Li, L.; Sugita, R.; Togawa, H.; Terashima, I.; Yamori, W.

In indoor horticulture high planting densities often accelerate the senescence of lower leaves, increasing trimming frequency, reducing effective photosynthetic area, and raising labor costs. While spectral composition has been widely studied, the role of spectral bandwidth, particularly when peak wavelength is identical, remains poorly understood. Here, we used laser diodes (LDs) as narrow-band light sources to examine how spectral bandwidth influences photosynthesis, canopy architecture, leaf senescence, and plant growth under monochromatic blue light and combined red and blue (R+B) light in tobacco (Nicotiana tabacum L. 'Wisconsin-38'), lettuce (Lactuca sativa L. 'Red Fire'), and Arabidopsis thaliana (L.) Heynh. 'Col-0'. Under monochromatic blue light, narrow-band LD blue (LDB) reduced CO2 assimilation rates and shoot dry weight compared with broad-band LED blue (LEDB) across species.
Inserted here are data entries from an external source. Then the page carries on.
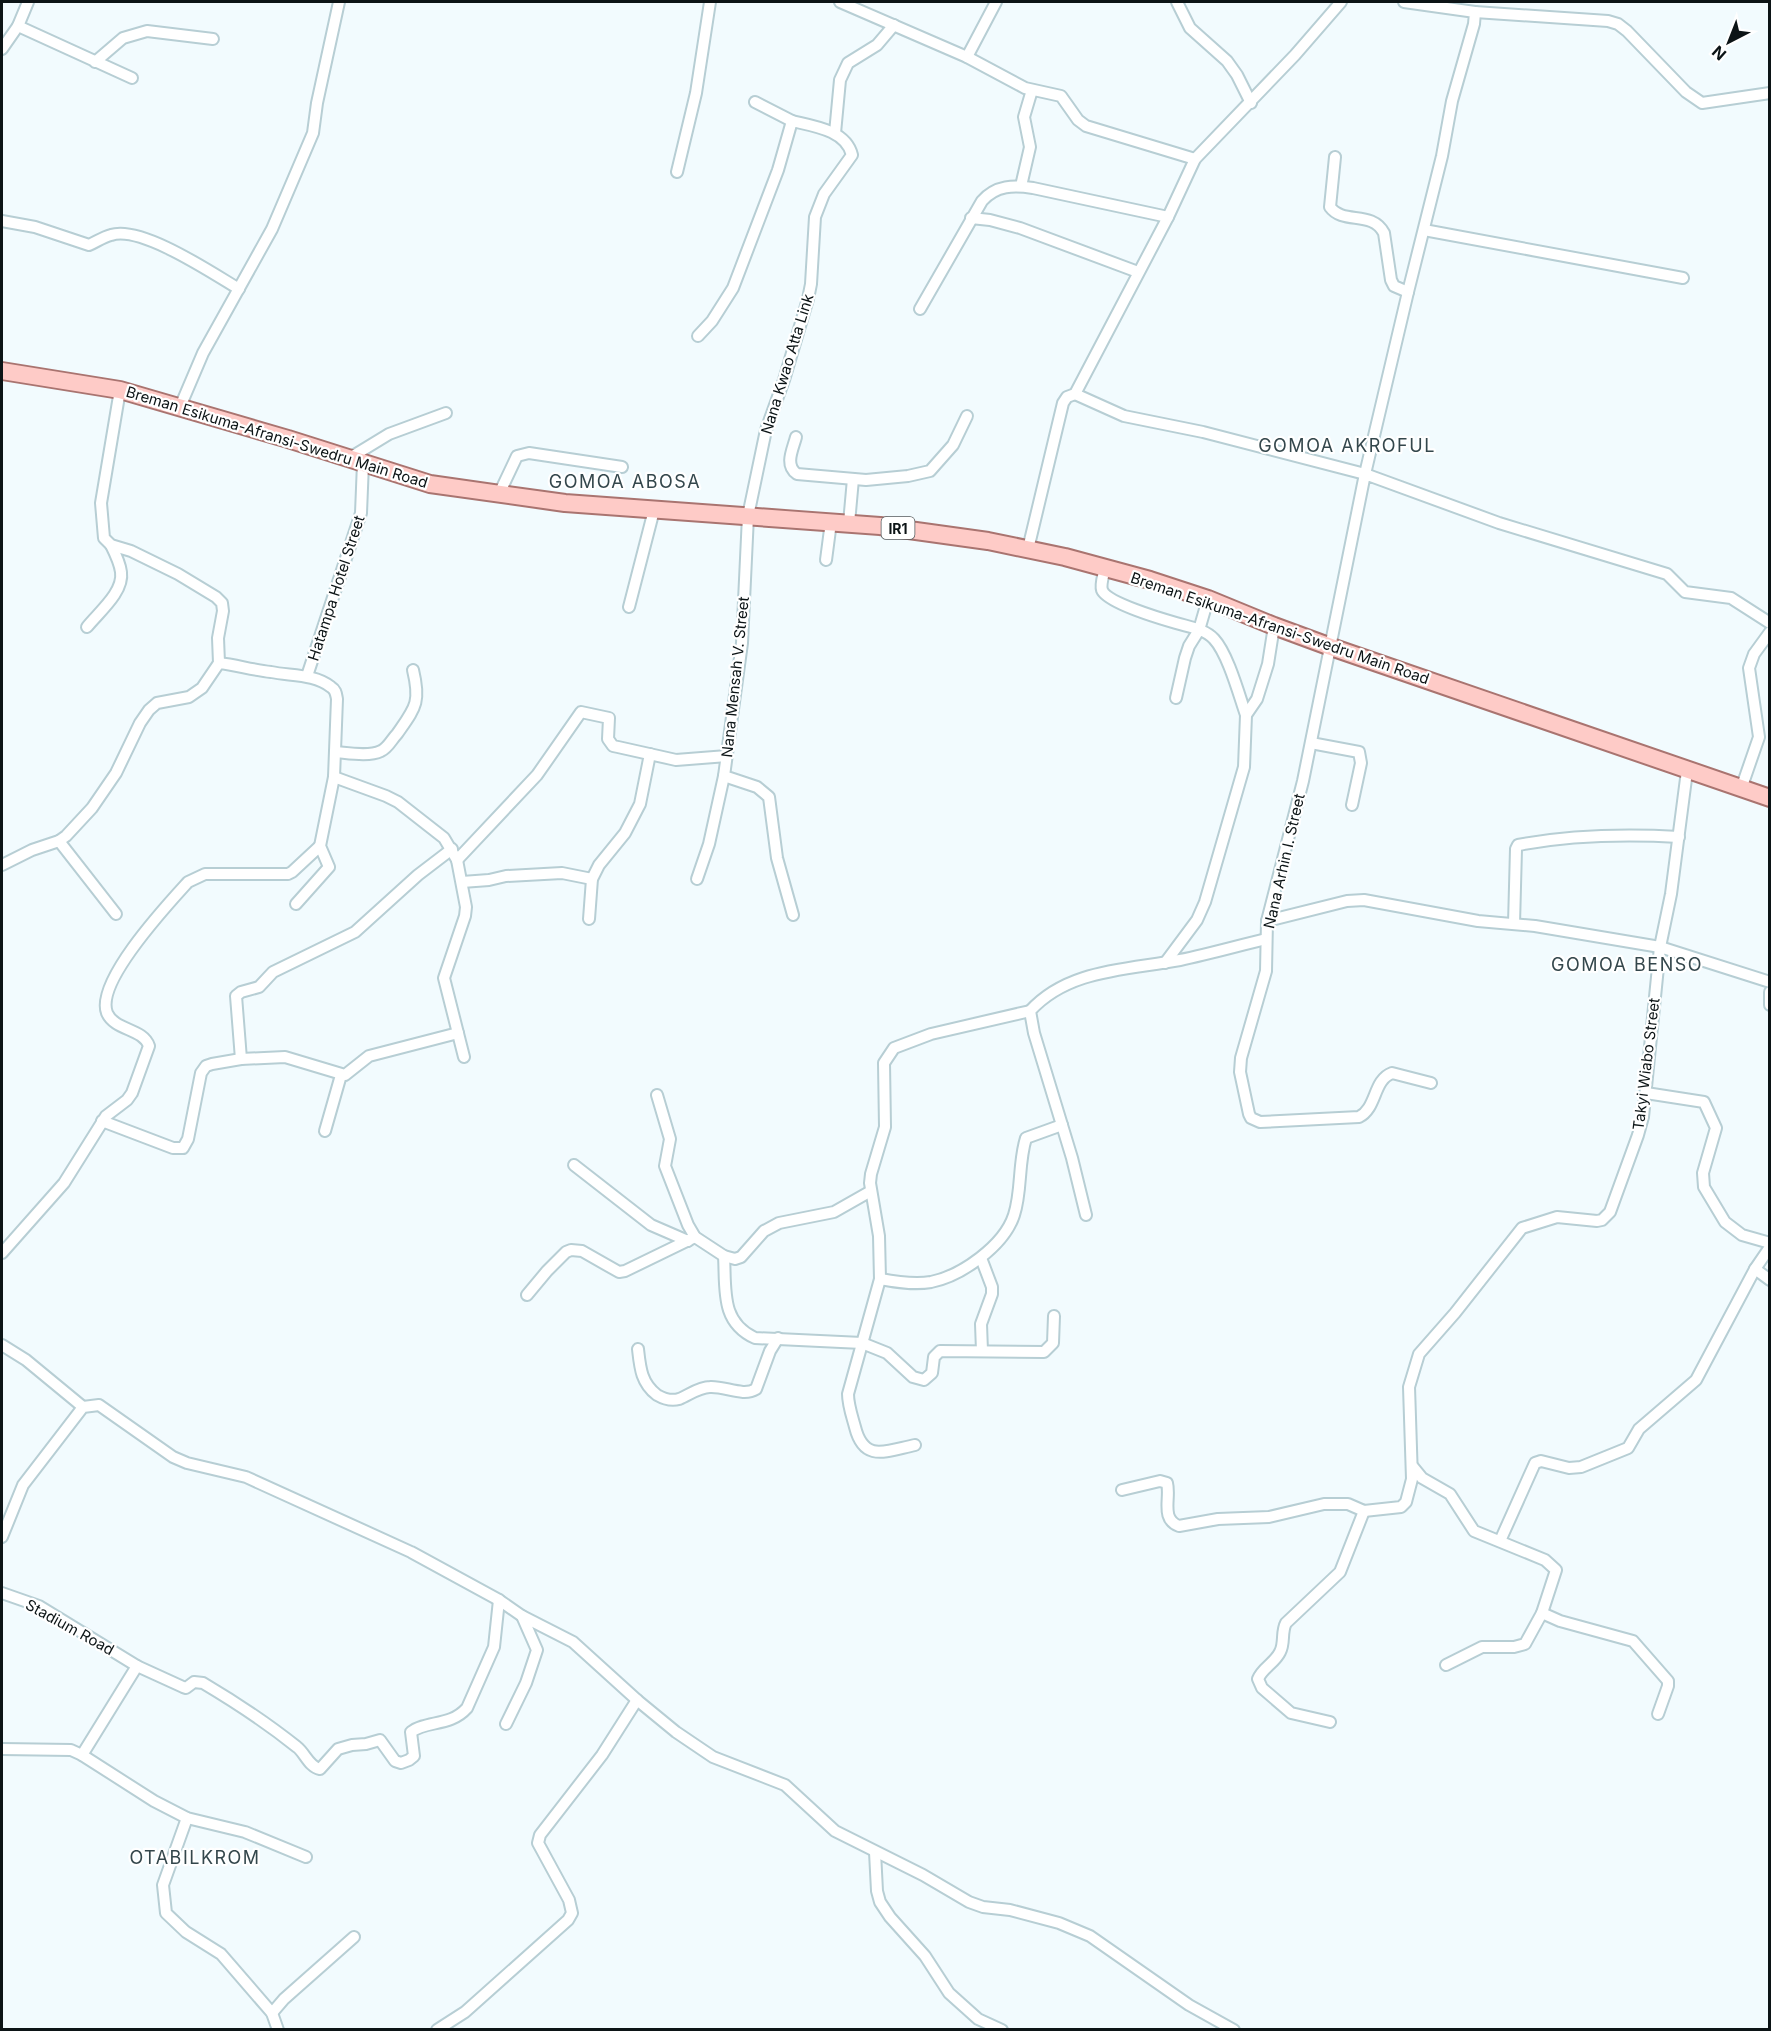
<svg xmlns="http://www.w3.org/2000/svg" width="1771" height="2031" viewBox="0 0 1771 2031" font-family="Inter,sans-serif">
<rect width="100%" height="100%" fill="#f2fbfe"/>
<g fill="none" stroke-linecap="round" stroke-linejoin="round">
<defs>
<g id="minor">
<polyline points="840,2 967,57 1025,88 1061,96 1078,120 1086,126 1195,159"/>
<polyline points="1177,2 1190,28 1227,61 1237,75 1251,103"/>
<polyline points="1475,12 1608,21 1618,24 1627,31 1686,92 1702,103 1770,93"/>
<polyline points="18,26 132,78"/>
<polyline points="2,49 18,26 28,2"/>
<polyline points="967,57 996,2"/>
<polyline points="95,62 123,38 147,31 213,39"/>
<polyline points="755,102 792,121"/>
<polyline points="835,133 840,80 848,63 877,45 894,25"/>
<path d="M1335,157L1330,207C1343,225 1372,210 1384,233L1391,280L1394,286L1408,292"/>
<polyline points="677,172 696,93 710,2"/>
<polyline points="1021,186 1030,147 1024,117 1032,90"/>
<polyline points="971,218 990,220 1020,228 1138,272"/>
<path d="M2,221L35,227L89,245C96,242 103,237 111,235C141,225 212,273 239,289"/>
<polyline points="1424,230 1683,278"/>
<path d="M920,309L982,201C996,185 1014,185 1033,188L1168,217"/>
<path d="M698,336L712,321L733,288L778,170L792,121C813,126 846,130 852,155L824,194L815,217L811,284L808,299L784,380L766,430L748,516L742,643L724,776L757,787L769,797L777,858L793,915"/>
<polyline points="120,390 101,503 104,538 111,545 131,551 178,574 216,597 222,603 223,611 218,638 219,663"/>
<polyline points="1075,394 1124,416 1203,432 1365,474 1408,292 1442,156 1452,101 1474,24 1475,12 1404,2"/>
<polyline points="180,407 203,353 272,229 313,133 317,103 339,2"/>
<path d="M796,437C793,449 784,465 797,474L866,480L908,476L930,471L953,445L967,416"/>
<polyline points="348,459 389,434 446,413"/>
<polyline points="500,492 517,456 529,453 622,467"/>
<polyline points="849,523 853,479"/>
<polyline points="1028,549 1063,403 1067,397 1075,394 1168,217 1195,159 1295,55 1341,2"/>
<polyline points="826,560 831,522"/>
<path d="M1105,567C1104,574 1100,584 1102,590C1107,603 1162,619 1176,623C1189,627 1205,629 1214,639C1228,654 1239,695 1246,715"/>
<polyline points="629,607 654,510"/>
<path d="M87,627C99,612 124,592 121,572C120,563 115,553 111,545"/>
<polyline points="307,676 361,513 363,463"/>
<polyline points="1176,698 1185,658 1189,646 1199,630 1208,599"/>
<polyline points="1311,743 1359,752 1361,763 1352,805"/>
<path d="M335,752C348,753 369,757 381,751C388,748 392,739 397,734C415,708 421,703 413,670"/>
<polyline points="334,777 386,796 398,802 444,838 457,860 466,907 465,916 444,978 464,1057"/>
<polyline points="1741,789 1759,737 1749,668 1754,654 1770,632"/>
<polyline points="59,841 116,914"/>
<polyline points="457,860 537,775 581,712 609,718 608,739 613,746 618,747 676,760 727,756"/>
<path d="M2,865L32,850L59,841L66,836L92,808L116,773L140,723L149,710L157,703L189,697L202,688L219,663C236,665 253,670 271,672C291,676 315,674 331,687C336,690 336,694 337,699L334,777L320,846L329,867L296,904"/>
<polyline points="697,879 709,844 724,776"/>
<polyline points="462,882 489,880 506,876 562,873 592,879"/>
<polyline points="589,919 592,879 599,865 625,833 640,804 650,754"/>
<polyline points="1267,921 1347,901 1364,900 1478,921 1535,926 1660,947 1770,982"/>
<path d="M1514,924L1516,849L1518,845C1571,835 1625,834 1679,837"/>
<polyline points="1165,963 1197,920 1205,902 1244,767 1246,715 1257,699 1268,664 1274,626"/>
<polyline points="1770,992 1770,1005"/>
<polyline points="241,1059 236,996 241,992 259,987 273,972 355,932 418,875 452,849"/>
<path d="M1431,1083L1392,1073C1373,1080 1377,1108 1359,1117L1260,1122L1251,1118L1249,1114L1240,1072L1241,1058L1266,971L1267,921L1303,781L1365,474L1499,523L1667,574L1685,592L1731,598L1770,623"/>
<polyline points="1646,1093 1704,1102 1716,1128 1703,1173 1704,1187 1725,1222 1742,1235 1770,1243"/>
<polyline points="657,1095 670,1139 665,1166 688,1225 695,1237 724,1256 735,1259 741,1257 764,1231 779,1223 834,1212 871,1191"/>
<polyline points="102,1121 173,1148 183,1148 188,1139 201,1073 206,1066 212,1064 241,1059 285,1057 345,1075 369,1056 458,1033"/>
<polyline points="325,1131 341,1075"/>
<polyline points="574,1165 651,1225 688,1241"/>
<path d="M1086,1215L1072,1158L1034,1033L1030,1011C1068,969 1127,970 1180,960C1209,954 1237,946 1266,939"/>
<path d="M2,1253L64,1183L106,1116L127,1100L132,1093L149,1046C143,1028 115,1031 107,1013C95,982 168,904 188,882L205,874H288L292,872L320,846"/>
<path d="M724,1256C726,1289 720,1322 755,1338L862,1343L887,1353L913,1377L924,1380L932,1373L934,1357L940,1351L1044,1352L1053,1343L1054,1316"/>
<polyline points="981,1258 992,1287 992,1294 981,1324 982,1351"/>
<polyline points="1755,1269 1770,1280"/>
<path d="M880,1279C896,1282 914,1285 931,1282C961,1276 1004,1246 1014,1215C1022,1191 1018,1163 1026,1138L1062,1125"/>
<polyline points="527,1295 547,1271 566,1252 571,1250 582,1251 619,1272 625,1271 695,1237"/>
<polyline points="2,1345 26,1360 83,1407"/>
<path d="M638,1349C640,1367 641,1383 657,1395C664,1399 672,1401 679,1399C689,1395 699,1387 710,1387C725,1386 743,1397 756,1389L770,1351L778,1338"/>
<path d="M915,1445C886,1451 864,1463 855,1427C852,1416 848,1405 848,1394L880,1279L879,1236L870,1183L871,1174L885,1127L884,1063L894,1048L931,1034L1030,1011"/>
<polyline points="1413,1467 1422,1478 1450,1494 1474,1531 1545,1560 1556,1570 1542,1613 1525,1644 1514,1647 1482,1647 1446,1665"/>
<path d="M1122,1490L1160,1481L1167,1483C1171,1498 1160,1519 1179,1526L1218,1519L1269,1517L1324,1504H1348L1364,1511L1401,1507L1406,1502L1412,1479L1409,1387L1419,1354L1455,1313L1522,1228L1557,1217L1597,1221L1602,1220L1610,1212L1638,1135L1643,1117L1660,947L1671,894L1687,771"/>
<polyline points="2,1537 23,1485 83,1407 99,1405 173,1457 187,1463 246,1477 411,1552 499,1600 522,1616 537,1650 526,1683 506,1724"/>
<polyline points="1500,1541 1535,1463 1541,1461 1569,1468 1581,1467 1628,1448 1639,1429 1696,1380 1755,1269 1770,1247"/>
<path d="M2,1593L39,1606L137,1666L183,1687L186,1688L194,1682L203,1683C235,1702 267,1723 297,1747C305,1753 309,1767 320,1769L338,1749L352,1745L366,1744L380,1740L395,1761L401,1763L409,1760L414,1756L411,1732C427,1720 450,1727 467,1708L494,1647L499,1600"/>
<polyline points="1542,1613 1560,1621 1633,1641 1668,1681 1668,1686 1658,1714"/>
<polyline points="522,1616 573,1642 637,1700 676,1732 713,1757 785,1785 835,1831 923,1875 969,1902 983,1907 1010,1910 1059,1923 1090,1936 1189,2005 1234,2030"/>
<path d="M1330,1722L1291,1713L1262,1688L1258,1679C1262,1668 1275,1663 1280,1652C1285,1643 1281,1632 1286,1623L1340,1572L1364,1511"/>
<polyline points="2,1749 71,1750 82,1755 154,1801 187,1818 245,1832 306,1857"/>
<polyline points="82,1755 137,1666"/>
<polyline points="187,1818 163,1885 166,1913 186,1932 221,1954 272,2013 278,2030"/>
<polyline points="875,1852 877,1891 880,1902 890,1917 925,1956 949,1993 978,2019 1002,2030"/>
<polyline points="272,2013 284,1999 354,1937"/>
<polyline points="437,2030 465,2012 568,1920 572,1913 569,1900 538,1843 540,1835 602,1755 637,1700"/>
</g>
<polyline id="primary" points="2,371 120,390 288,439 430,484 565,503 880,526 988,541 1065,557 1150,580 1208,599 1274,626 1331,647 1770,798"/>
</defs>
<use href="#minor" stroke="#b7ced4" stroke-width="14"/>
<use href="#primary" stroke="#a97470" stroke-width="20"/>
<use href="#minor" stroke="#fff" stroke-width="10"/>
<use href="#primary" stroke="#fecbc7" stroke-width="16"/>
</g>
<g text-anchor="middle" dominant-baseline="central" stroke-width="4.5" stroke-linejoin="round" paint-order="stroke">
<rect fill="#fff" stroke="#555a5c" stroke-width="1.5" x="881.5" y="517" width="33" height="22" rx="4.5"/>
<g font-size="14" font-weight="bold" fill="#0c1416">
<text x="898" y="528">IR1</text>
</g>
<g font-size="15" fill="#0c1416" stroke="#fff">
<text transform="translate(787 364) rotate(-73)">Nana Kwao Atta Link</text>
<text transform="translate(277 437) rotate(17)">Breman Esikuma-Afransi-Swedru Main Road</text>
<text transform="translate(336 588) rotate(-72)">Hatampa Hotel Street</text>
<text transform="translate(1280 628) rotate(19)">Breman Esikuma-Afransi-Swedru Main Road</text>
<text transform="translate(735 677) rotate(-84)">Nana Mensah V. Street</text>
<text transform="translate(1284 861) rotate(-77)">Nana Arhin I. Street</text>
<text transform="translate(1646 1064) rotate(-83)">Takyi Wiabo Street</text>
<text transform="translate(70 1627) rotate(29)">Stadium Road</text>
</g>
<g font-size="18" letter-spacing="1.5" fill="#34474c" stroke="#fff">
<text x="1347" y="445">GOMOA AKROFUL</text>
<text x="625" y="481">GOMOA ABOSA</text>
<text x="1627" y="964">GOMOA BENSO</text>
<text x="195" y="1857">OTABILKROM</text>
</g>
</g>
<rect width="1771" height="2031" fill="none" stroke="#0c1416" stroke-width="6"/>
<g transform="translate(1729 42) rotate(222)" stroke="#ffffff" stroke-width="4.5" paint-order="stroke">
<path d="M0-4.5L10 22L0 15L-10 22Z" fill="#0c1416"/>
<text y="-9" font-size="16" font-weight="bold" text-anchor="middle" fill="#0c1416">N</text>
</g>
</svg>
However, LEDB cultivation was accompanied by accelerated the senescence of lower leaves, a major limitation under dense planting. In contrast, plants grown under LDB developed a more upright canopy architecture, characterized by larger leaf angles, which was associated with improved light penetration and delayed the senescence of lower leaves. When red and blue light were combined, narrow-band LD lighting (LDR+B) mitigated stress induced by 24-hour continuous illumination and promoted coordinated improvements in photosynthetic performance, leaf expansion, and canopy architecture. These integrated responses resulted in consistently higher shoot fresh weight and a healthier physiological state, as indicated by higher chlorophyll content and lower anthocyanin accumulation, compared with broad-band LEDR+B. Together, our results demonstrate that spectral bandwidth, even when peak wavelength is held constant, is a critical parameter shaping plant growth strategies. Precise control of bandwidth enables partial decoupling of traits traditionally linked in the classic 'sun' or 'shade' leaf syndromes, allowing independent regulation of canopy architecture, leaf senescence, and plant growth. This study highlights spectral bandwidth as a powerful yet underutilized lever for optimizing canopy health and yield in indoor horticulture.